“Mi chiamo i., sono albanese. All’età di tredici anni, sono stata rapita, da persone del mio paese di origine.
Sono stata portata in una casa, legata ad un letto, mi hanno imbavagliata e coperta gli occhi.
Silenzio, paura e buio totale e un dolore inspiegabile.
Ho sentito il male, non ho visto chi mi ve lo avesse fatto, so per certo che la mia infanzia è finita quel giorno.
in seguito sono stata portata in Italia.
Qui è cominciato il mio calvario, ho visto di tutto e di più costretta a subire violenze, nelle speranza che un giorno mio padre mi venisse a prendere.
Questo giorno purtroppo non è arrivato, per me.
Ho visto tante donne di tutte le nazionalità subire e soffrire le mie stesse violenze, o anche peggiori, semplicemente nel caso qualcuna fosse rimasta incinta non esistevano i medici ma calci e pugni, per loro era un antidolorifico, per loro era una cosa normale.
Non avevano paura di niente e di nessuno convinti che solo perché eravamo donne sole al mondo potevamo subire tutto. anche perché a volte la legge non è quello che sembra quando spesso ci fermavano le forze di polizia non se ne fregavano dell’età o dei segni di violenza che avevamo in faccia ma si preoccupavano semplicemente del permesso di soggiorno.
In venti anni di violenze ho aiutato tante donne a scappare, aspettando di trovare la forza per me stessa anche se ormai ero convinta di non avere altre possibilità nella vita, finchè un giorno mi hanno detto che avrei compiuto l’ultimo viaggio della mia vita, e li mi sono detta trova la forza, denunciali e inizia a vivere.

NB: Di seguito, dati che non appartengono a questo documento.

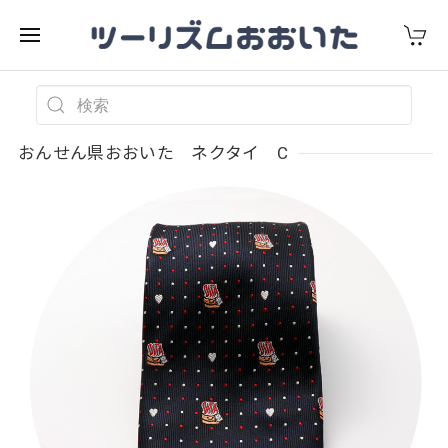
おんせん県おおいた ネクタイ C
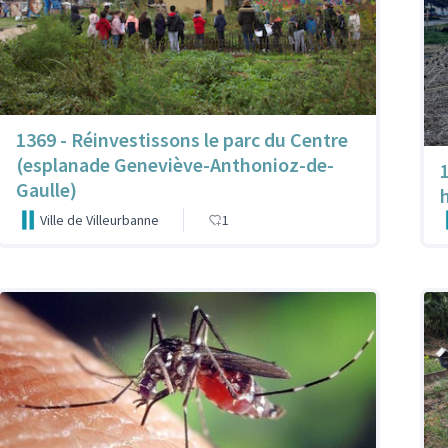
1369 - Réinvestissons le parc du Centre
(esplanade Geneviève-Anthonioz-de-
Gaulle)
Ville de Villeurbanne
1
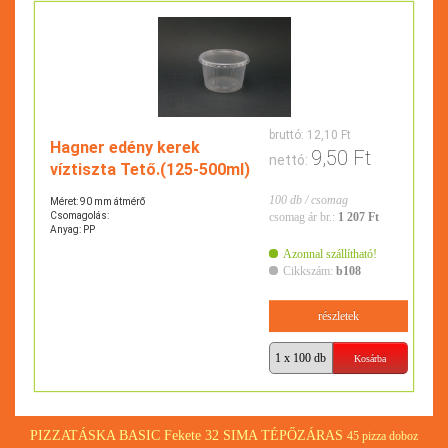
bruttó:
12,10 Ft
Hagner edény kerek
9,50 Ft
nettó:
víztiszta Tető.(125-500ml)
100 db / csomag
Méret: 90 mm átmérő
Csomagolás:
csomag ár br.:
1 207 Ft
Anyag: PP
Azonnal szállítható!
Cikkszám:
b108
részletek
PIZZATÁSKA BASIC Fekete 32 SIMA TÉPŐZÁRAS
45 pizza doboz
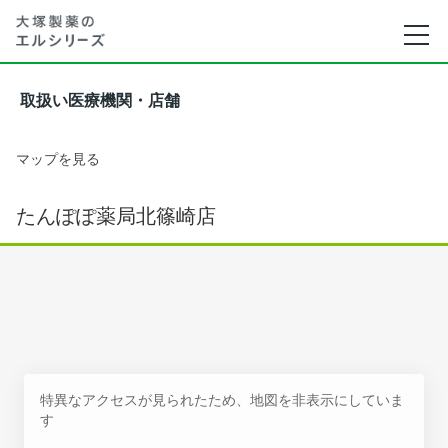
取扱い医療機関・店舗
マップを見る
たんぽぽ薬局北篠崎店
特異なアクセスが見られたため、地図を非表示にしていま
す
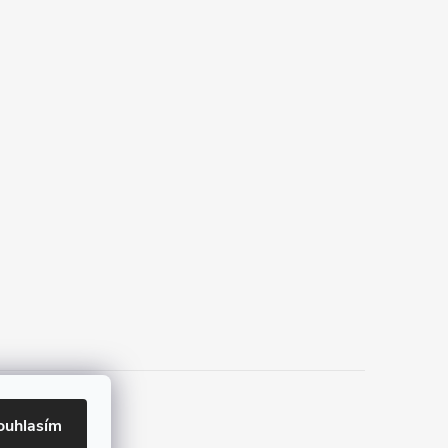
ouhlasím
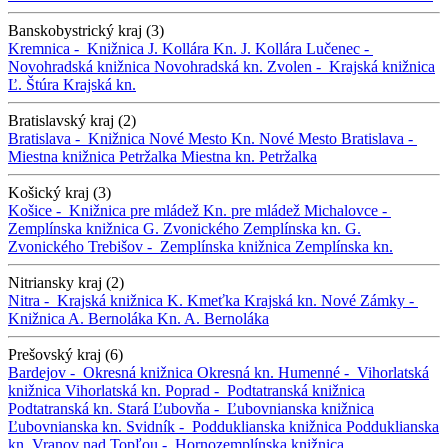
Banskobystrický kraj (3)
Kremnica -
Knižnica J. Kollára
Kn. J. Kollára
Lučenec -
Novohradská knižnica
Novohradská kn.
Zvolen -
Krajská knižnica
Ľ. Štúra
Krajská kn.
Bratislavský kraj (2)
Bratislava -
Knižnica Nové Mesto
Kn. Nové Mesto
Bratislava -
Miestna knižnica Petržalka
Miestna kn. Petržalka
Košický kraj (3)
Košice -
Knižnica pre mládež
Kn. pre mládež
Michalovce -
Zemplínska knižnica G. Zvonického
Zemplínska kn. G.
Zvonického
Trebišov -
Zemplínska knižnica
Zemplínska kn.
Nitriansky kraj (2)
Nitra -
Krajská knižnica K. Kmeťka
Krajská kn.
Nové Zámky -
Knižnica A. Bernoláka
Kn. A. Bernoláka
Prešovský kraj (6)
Bardejov -
Okresná knižnica
Okresná kn.
Humenné -
Vihorlatská
knižnica
Vihorlatská kn.
Poprad -
Podtatranská knižnica
Podtatranská kn.
Stará Ľubovňa -
Ľubovnianska knižnica
Ľubovnianska kn.
Svidník -
Podduklianska knižnica
Podduklianska
kn.
Vranov nad Topľou -
Hornozemplínska knižnica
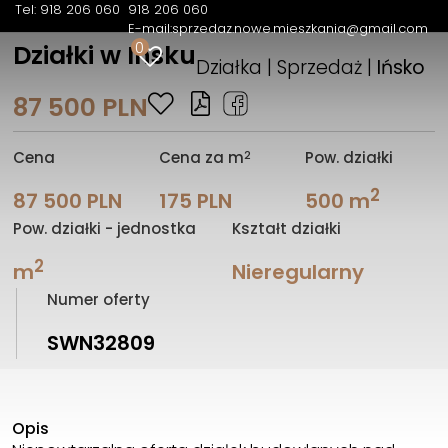
Tel: 918 206 060
918 206 060
E-mail:
sprzedaz.nowe.mieszkania@gmail.com
0
Działki w Insku
Działka | Sprzedaż |
Ińsko
87 500 PLN
2
Cena
Cena za m
Pow. działki
2
87 500 PLN
175 PLN
500 m
Pow. działki - jednostka
Kształt działki
2
m
Nieregularny
Numer oferty
SWN32809
Opis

Che dire? il volto di una donna che subisce violenze è come la notte senza stelle oggi insieme possiamo superare qualsiasi ostacolo, il mio richiamo a tutti in generale, donne uomini e bambini è che insieme ce la possiamo fare a dire basta a qualsiasi tipo di violenza. chiudo ringranziando chi mi ha restuitito la fiducia nella legge, e una possibilità di un futuro”.